What is needed:
Please reproduce the text of the records below verbatim, omitting the pictures.

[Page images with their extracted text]
------------------------------

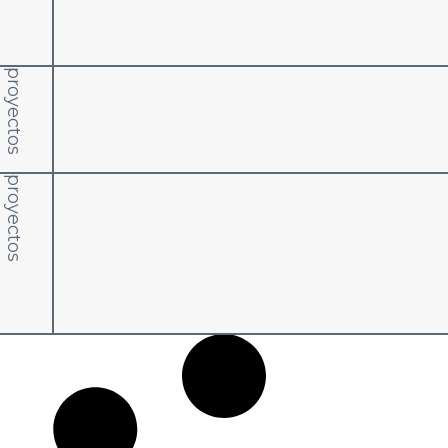
proyectos
proyectos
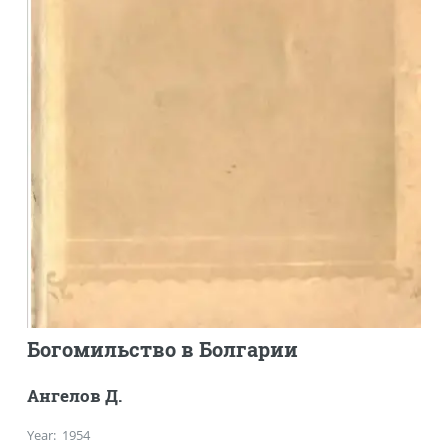
Богомильство в Болгарии
Ангелов Д.
Year
:
1954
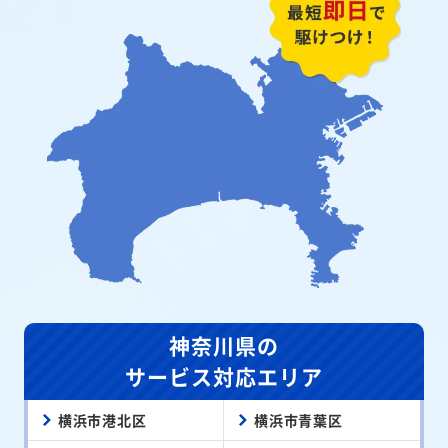
神奈川県の
サービス対応エリア
横浜市港北区
横浜市青葉区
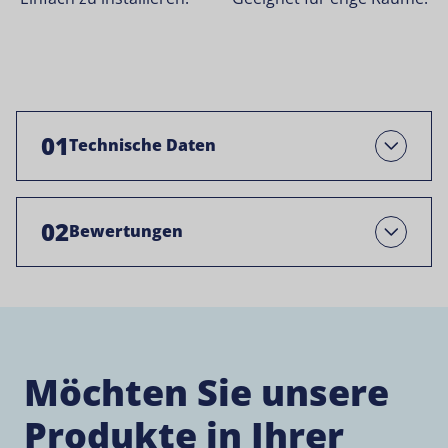
01
Technische Daten
Öffnen Sie
02
Bewertungen
Open
Möchten Sie unsere
Produkte in Ihrer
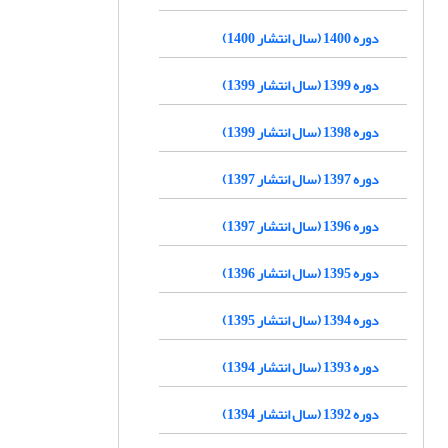
دوره 1400 (سال انتشار 1400)
دوره 1399 (سال انتشار 1399)
دوره 1398 (سال انتشار 1399)
دوره 1397 (سال انتشار 1397)
دوره 1396 (سال انتشار 1397)
دوره 1395 (سال انتشار 1396)
دوره 1394 (سال انتشار 1395)
دوره 1393 (سال انتشار 1394)
دوره 1392 (سال انتشار 1394)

------------------------------

Output of the exercise:
proyectos
proyectos
Богомильство в Болгарии
Ангелов Д.
Year
:
1954
神奈川県の
サービス対応エリア
横浜市港北区
横浜市青葉区
01
Technische Daten
Öffnen Sie
02
Bewertungen
Open
Möchten Sie unsere
Produkte in Ihrer
دوره 1400 (سال انتشار 1400)
دوره 1399 (سال انتشار 1399)
دوره 1398 (سال انتشار 1399)
دوره 1397 (سال انتشار 1397)
دوره 1396 (سال انتشار 1397)
دوره 1395 (سال انتشار 1396)
دوره 1394 (سال انتشار 1395)
دوره 1393 (سال انتشار 1394)
دوره 1392 (سال انتشار 1394)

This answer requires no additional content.